# Task statement
Each line that holds the string "pixel" counts once. Say how many such lines the entries have, giving the number only.

# Data for analysis
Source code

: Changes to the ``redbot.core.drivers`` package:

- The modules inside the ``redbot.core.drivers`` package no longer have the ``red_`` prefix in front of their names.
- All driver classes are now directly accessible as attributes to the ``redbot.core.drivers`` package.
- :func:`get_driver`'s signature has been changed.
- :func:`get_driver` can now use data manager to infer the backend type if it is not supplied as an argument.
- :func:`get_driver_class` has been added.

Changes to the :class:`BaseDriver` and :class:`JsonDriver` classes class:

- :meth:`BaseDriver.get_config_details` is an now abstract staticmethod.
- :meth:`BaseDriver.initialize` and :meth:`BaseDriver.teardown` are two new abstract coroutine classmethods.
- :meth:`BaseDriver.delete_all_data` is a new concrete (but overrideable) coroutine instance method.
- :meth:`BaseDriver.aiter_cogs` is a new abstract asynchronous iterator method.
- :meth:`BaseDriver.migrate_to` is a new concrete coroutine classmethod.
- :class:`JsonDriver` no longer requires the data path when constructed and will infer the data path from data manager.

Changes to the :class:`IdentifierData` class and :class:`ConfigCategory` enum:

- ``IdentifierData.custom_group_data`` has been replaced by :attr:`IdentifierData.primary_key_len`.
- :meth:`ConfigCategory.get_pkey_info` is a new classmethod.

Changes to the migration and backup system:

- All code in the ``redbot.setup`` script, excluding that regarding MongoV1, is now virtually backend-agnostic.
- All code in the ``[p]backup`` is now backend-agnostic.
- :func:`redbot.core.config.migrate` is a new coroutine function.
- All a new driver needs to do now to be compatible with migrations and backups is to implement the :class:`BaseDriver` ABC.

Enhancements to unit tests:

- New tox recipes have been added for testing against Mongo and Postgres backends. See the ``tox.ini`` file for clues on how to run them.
...
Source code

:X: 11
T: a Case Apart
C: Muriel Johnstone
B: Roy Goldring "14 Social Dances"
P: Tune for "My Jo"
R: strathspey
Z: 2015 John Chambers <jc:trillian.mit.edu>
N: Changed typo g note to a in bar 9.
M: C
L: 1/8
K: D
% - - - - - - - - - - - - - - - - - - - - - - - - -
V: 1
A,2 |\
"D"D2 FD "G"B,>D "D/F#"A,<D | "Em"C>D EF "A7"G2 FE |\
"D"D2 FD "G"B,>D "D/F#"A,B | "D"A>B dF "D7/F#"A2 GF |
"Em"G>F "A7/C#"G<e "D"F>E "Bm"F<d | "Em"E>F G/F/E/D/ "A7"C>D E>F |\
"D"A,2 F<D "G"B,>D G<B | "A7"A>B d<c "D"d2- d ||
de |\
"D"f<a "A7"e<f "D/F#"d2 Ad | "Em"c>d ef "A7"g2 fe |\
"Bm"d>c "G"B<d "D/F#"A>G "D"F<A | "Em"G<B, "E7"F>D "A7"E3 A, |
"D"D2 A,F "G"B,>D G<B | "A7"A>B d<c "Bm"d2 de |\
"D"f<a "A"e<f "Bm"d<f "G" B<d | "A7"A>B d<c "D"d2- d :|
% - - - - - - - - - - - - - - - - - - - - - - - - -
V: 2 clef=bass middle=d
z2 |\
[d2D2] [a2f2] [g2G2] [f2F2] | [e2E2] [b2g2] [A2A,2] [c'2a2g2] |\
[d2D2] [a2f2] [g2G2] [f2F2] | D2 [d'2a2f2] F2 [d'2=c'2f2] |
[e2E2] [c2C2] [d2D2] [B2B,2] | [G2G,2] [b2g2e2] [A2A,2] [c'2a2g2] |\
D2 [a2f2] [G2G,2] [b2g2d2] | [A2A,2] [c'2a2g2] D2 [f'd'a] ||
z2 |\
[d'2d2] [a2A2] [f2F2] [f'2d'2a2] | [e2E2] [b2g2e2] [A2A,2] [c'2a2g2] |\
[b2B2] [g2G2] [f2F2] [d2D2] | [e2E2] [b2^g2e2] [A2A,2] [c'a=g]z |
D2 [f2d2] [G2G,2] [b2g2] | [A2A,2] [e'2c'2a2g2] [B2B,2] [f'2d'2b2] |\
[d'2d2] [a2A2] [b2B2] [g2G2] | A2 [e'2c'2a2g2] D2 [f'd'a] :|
...
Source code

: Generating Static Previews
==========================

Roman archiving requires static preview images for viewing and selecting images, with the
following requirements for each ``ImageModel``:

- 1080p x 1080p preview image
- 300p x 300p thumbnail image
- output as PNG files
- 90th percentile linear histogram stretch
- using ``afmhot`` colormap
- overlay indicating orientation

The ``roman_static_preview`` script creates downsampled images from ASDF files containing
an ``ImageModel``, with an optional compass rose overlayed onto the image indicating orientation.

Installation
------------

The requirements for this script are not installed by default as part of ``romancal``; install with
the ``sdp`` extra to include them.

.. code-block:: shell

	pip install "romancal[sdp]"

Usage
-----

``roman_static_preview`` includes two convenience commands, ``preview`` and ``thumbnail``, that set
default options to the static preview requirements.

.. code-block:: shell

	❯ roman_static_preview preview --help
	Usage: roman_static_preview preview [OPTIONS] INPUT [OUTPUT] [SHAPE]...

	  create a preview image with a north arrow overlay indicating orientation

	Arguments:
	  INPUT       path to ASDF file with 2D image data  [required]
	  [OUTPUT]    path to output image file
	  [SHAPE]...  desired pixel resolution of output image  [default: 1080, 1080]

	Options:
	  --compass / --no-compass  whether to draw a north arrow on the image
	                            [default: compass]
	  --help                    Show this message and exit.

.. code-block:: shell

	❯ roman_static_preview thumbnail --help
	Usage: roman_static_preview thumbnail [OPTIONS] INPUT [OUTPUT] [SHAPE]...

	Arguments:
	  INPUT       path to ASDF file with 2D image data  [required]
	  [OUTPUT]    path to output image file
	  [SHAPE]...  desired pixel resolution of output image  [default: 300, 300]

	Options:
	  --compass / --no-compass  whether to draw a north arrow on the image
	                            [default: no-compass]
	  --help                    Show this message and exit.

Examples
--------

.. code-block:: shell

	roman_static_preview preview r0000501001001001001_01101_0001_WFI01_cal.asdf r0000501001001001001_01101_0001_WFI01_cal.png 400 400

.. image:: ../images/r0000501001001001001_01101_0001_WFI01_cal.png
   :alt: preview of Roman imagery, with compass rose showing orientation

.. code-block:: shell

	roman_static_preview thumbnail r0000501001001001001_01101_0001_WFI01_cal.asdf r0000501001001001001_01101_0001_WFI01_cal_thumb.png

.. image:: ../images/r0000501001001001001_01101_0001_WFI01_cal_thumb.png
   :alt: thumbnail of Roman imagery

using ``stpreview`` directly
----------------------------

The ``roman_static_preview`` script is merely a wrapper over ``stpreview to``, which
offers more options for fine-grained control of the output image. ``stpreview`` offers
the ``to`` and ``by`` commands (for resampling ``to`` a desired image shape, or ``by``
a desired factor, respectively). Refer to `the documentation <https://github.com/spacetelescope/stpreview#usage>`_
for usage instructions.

# Exercise solution
2